Keeping Colours Constant

A note to self

In the emissions shiny app from Saturday there is the option to remove some of the sectors or fuels from the graph. Unfortunately when you did this the graphs originally failed to remember the colours assigned to the lines in the previous version and reassigned them among the remaining ones. This was a problem, but one I managed to fix. For future self-reference, here is a tutorial how to do it.

For example, here is the same problem but with a scatter plot with the famous mpg data-set:

library(ggplot2)
library(RColorBrewer)
data(mpg)
kable(tail(mpg))
ggplot(mpg, aes(cty, hwy, color=fl)) + geom_point(size = 2.5) + 
  scale_color_brewer(type="qual", palette = "Paired") + theme_linedraw() +
  ggtitle("cty by hwy by fuel type")
cty by hwy by fuel type

Note that there is a fair amount of over plotting here, but that’s not important. cty is the mpg in the city; hwy is for highways; and fl is the fuel type: CNG, diesel, ethanol, premium, and regular.

Suppose we remove the premium fuel cars—the green dots—from the data set:

library(dplyr)
mpg <- filter(mpg, fl != "p")
ggplot(mpg, aes(cty, hwy, color=fl)) + geom_point(size=2.5) + 
  scale_color_brewer(type="qual", palette = "Paired") + theme_linedraw() +
  ggtitle("cty by hwy by fuel type, removing premium fuel")
cty by hwy by fuel type, removing premium fuel

Premium was green, but now regular is. This is a problem, but one with a solution: manual specification of colours from the palette. Lets start again:

data(mpg) # reset dataset
fl.types <- unique(mpg$fl)
fl.cols <- brewer.pal(length(fl.types), "Paired")
names(fl.cols) <- fl.types

There are several ways to do this, but in the course of writing this post I actually discovered that the way I was doing it in the emissions app was not ideal. In that case I was creating fl.cols as a data frame, left_joining it to the dataset, and then applying the colours with scale_color_manual(values=unique(mpg$cols)). This works fine in the app, but relies on the hidden assumption of the plotting order: because the emissions algorithm involves a tidy::gather it has it’s equivalent of the fl column as a factor, with the same order of its levels as the colours are assigned, this is not a problem. Unfortunately this is does not work immediately with the mpg dataset we have here, something which caused me no end of trouble.

Instead, fl.cols is a named vector, with the names corresponding to the fl levels.
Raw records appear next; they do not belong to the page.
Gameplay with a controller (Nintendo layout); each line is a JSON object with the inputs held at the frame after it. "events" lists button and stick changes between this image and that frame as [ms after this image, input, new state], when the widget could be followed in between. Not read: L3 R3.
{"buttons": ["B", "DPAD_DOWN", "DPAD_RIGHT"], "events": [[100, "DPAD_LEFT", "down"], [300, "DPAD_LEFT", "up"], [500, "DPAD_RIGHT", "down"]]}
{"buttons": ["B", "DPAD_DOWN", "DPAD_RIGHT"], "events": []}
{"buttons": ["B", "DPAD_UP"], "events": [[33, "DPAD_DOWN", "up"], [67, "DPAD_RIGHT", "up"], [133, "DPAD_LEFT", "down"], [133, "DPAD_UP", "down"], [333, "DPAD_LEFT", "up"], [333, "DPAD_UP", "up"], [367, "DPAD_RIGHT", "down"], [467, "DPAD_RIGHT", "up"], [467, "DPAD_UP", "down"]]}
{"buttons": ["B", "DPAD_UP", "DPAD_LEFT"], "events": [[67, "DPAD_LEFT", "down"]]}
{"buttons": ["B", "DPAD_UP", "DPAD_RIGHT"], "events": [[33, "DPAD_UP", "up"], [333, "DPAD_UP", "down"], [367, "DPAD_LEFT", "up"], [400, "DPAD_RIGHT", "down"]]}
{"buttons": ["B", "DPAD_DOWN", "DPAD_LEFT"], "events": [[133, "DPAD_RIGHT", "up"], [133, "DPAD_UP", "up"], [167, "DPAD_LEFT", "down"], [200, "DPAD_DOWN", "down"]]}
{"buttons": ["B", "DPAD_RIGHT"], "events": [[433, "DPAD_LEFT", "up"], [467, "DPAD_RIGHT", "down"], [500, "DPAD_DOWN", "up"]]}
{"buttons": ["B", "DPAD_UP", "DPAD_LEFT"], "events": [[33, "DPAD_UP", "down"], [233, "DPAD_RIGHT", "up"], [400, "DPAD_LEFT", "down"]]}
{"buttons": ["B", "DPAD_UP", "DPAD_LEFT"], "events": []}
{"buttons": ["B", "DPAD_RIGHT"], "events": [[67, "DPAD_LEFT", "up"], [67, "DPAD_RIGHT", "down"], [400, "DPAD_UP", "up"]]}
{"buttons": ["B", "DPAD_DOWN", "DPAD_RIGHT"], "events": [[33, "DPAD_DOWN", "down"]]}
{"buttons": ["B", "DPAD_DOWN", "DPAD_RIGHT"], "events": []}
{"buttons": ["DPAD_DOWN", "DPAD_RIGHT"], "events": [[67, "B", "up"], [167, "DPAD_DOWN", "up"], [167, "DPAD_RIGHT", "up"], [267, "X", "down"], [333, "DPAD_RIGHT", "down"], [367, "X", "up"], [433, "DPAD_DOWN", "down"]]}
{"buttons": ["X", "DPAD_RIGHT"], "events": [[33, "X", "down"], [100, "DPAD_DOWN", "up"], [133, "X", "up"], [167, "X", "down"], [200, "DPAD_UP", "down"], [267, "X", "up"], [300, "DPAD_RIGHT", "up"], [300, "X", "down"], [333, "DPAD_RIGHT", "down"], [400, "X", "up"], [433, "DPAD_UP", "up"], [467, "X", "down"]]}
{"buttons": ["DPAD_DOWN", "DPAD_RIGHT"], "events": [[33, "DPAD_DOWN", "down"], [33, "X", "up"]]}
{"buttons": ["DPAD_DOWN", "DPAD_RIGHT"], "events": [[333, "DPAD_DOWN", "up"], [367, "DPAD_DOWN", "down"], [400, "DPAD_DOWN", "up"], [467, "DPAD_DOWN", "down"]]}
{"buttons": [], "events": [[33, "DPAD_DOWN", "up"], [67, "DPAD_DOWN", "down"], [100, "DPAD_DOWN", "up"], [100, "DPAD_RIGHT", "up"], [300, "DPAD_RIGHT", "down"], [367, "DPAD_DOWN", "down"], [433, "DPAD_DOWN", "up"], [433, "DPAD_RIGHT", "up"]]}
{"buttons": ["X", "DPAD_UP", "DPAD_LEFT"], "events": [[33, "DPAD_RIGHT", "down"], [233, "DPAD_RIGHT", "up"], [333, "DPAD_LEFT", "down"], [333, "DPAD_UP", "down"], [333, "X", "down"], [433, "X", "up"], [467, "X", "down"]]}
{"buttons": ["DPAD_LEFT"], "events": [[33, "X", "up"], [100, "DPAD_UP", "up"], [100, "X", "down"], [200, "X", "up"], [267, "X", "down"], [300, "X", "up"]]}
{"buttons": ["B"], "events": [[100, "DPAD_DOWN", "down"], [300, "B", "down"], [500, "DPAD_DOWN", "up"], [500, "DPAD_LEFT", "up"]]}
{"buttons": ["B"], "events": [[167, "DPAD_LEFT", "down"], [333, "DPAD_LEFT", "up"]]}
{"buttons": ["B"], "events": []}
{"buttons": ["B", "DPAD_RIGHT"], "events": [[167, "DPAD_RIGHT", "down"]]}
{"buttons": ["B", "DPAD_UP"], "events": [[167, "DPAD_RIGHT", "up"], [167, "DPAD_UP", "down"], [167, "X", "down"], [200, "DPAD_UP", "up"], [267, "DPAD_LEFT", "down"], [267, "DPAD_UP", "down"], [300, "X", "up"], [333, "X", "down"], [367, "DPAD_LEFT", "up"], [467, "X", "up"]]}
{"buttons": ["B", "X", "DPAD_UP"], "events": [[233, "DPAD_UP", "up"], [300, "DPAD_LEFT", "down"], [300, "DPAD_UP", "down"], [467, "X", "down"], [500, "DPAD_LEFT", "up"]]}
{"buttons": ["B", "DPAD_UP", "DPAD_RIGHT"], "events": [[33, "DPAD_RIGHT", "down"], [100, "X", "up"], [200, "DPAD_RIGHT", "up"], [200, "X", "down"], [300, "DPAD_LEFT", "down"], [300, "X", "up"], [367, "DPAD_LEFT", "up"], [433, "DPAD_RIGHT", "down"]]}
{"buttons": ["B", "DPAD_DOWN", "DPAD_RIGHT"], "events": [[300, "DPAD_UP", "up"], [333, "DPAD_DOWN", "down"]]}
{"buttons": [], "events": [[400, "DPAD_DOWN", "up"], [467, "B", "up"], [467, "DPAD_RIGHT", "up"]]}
We can make the original graph in the new way like so:

ggplot(mpg, aes(cty, hwy, color=fl)) + geom_point(size = 2.5) + 
  scale_color_manual(values=fl.cols) + theme_linedraw() +
  ggtitle("cty by hwy by fuel type, v2")
cty by hwy by fuel type, v2

…except this has a problem: the colours are in a new order, and for the same order-of-plotting reason as before. This is because scale_color_brewer() was assigning based on alphabetical order, while we assigned by order of appearence in unique(). This is easily fixed:

names(fl.cols) <- sort(fl.types)
ggplot(mpg, aes(cty, hwy, color=fl)) + geom_point(size = 2.5) + 
  scale_color_manual(values=fl.cols) + theme_linedraw() +
  ggtitle("cty by hwy by fuel type, v2.1")
cty by hwy by fuel type, v2.1

But now, finally, filtering the mpg dataset will produce the colours we want, in the order we want!

mpg <- filter(mpg, fl != "p")
ggplot(mpg, aes(cty, hwy, color=fl)) + geom_point(size=2.5) + 
  scale_color_manual(values=fl.cols) + theme_linedraw() +
  ggtitle("cty by hwy by fuel type, removing premium fuel, v2")
cty by hwy by fuel type, removing premium fuel, v2

Voilà!